PHAST activities are open-ended. This means that there is no correct answer or result. Decisions made by the group reflect what is right for the group and what it is prepared to take responsibility for.
If the aim is to reach agreement on priorities for activities, or a plan for improving hygiene behaviours and sanitation, participants must be able to work well together. This is why participatory sessions often begin with a fun activity, something to break the ice and make people laugh. You need to maintain an atmosphere of relaxation throughout the planning process. Most cultures have traditional games and songs that can be used to build group spirit. The first activity which is called Community stories is also a good ice-breaker.
The SARAR methodology is specifically designed to stimulate full group participation, and to make it difficult for strong personalities to dominate the activities. However, from time to time the group process may not be able to proceed because one individual wants to control the group's thinking.
If this happens, find out whether the dominant individual is a designated leader, or simply a competitive or aggressive person with little or no significant support or influence in the group. Competitive or aggressive persons can either be taken aside and convinced of the importance of the group process, or they can be given separate tasks to keep them busy and allow the group to carry on. If the persons concerned are community leaders, approach them formally or privately early in the planning phase, explain the process, and try to gain their support. Hopefully, you will convince them that allowing community members to fully and equally participate will result in personal growth and betterment for all.
1. Have all the materials for each activity ready before starting.

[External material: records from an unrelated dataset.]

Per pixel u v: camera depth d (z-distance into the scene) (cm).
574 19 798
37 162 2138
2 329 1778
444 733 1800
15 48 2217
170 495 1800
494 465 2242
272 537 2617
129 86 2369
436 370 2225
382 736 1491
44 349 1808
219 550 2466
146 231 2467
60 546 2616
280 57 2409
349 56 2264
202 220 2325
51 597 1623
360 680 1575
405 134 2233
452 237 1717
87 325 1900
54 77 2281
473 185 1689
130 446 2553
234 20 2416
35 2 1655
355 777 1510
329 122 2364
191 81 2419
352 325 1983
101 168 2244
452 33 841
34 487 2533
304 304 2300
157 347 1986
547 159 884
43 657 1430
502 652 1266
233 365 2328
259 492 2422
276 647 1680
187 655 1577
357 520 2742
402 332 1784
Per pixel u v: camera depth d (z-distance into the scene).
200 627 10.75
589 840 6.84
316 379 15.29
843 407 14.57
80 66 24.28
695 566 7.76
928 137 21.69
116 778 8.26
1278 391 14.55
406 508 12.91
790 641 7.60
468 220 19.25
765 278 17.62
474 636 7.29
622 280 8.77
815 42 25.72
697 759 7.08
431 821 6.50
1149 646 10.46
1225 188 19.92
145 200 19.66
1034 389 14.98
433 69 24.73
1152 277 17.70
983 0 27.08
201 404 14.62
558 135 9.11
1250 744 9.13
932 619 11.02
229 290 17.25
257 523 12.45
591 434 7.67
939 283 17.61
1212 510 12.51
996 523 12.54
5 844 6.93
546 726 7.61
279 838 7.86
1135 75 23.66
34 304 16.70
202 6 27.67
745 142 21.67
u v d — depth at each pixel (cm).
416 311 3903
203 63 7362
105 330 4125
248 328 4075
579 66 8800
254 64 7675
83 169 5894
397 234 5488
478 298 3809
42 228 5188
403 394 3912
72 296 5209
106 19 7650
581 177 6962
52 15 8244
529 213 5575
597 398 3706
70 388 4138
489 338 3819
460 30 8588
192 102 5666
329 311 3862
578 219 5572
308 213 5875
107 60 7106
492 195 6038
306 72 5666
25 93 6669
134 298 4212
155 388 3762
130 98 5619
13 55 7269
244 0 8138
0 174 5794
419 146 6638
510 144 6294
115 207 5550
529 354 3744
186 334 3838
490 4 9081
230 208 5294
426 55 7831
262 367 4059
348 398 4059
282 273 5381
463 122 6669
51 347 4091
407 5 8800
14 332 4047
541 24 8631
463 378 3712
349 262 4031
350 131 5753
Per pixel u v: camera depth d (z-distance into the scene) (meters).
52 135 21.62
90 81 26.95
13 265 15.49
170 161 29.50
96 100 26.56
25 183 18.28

2. Make sure the materials are large enough to be seen by all participants.
3. Try to limit the size of your group to no more than 40 persons.
4. Make sure that people can talk to one another easily; use a circle where possible.
5. Begin each new session with a warm-up activity such as a game or song.
6. Go through each activity one step at a time and follow the instructions in the guide.
7. Be guided by the requirements of the group when facilitating activities. The time given for each activity is only an estimate.
8. When giving the group its task, use the exact words provided for this purpose.
9. Encourage and welcome the input that individuals make. Remember, there are no wrong answers.
10. Facilitate the group, do not direct it.
11. Try to encourage the active participation of each participant. Be careful not to find fault or make critical comments when you respond to people.
12. Take into account the participants' literacy level and work out ways in which they can keep records of what is discussed and agreed.
13. Have the group keep the materials and records in a safe place.
14. At the end of each activity, ask the group members to evaluate each activity on the basis of what they have learnt, what they liked and what they did not like.
15. At the end of each session, congratulate the group members on their efforts and explain briefly what will be covered at the next session.
16. At the beginning of each new meeting of the group, ask the group to review what it has done so far and the decisions it has taken.
Plan ahead on how you will remove and store the materials for future use. Organize a team well ahead of time to take pictures off the walls and pack materials away (in large envelopes or boxes which are carefully labelled) after the final meeting. If possible, prepare a checklist of all the materials so that nothing is left behind or lost.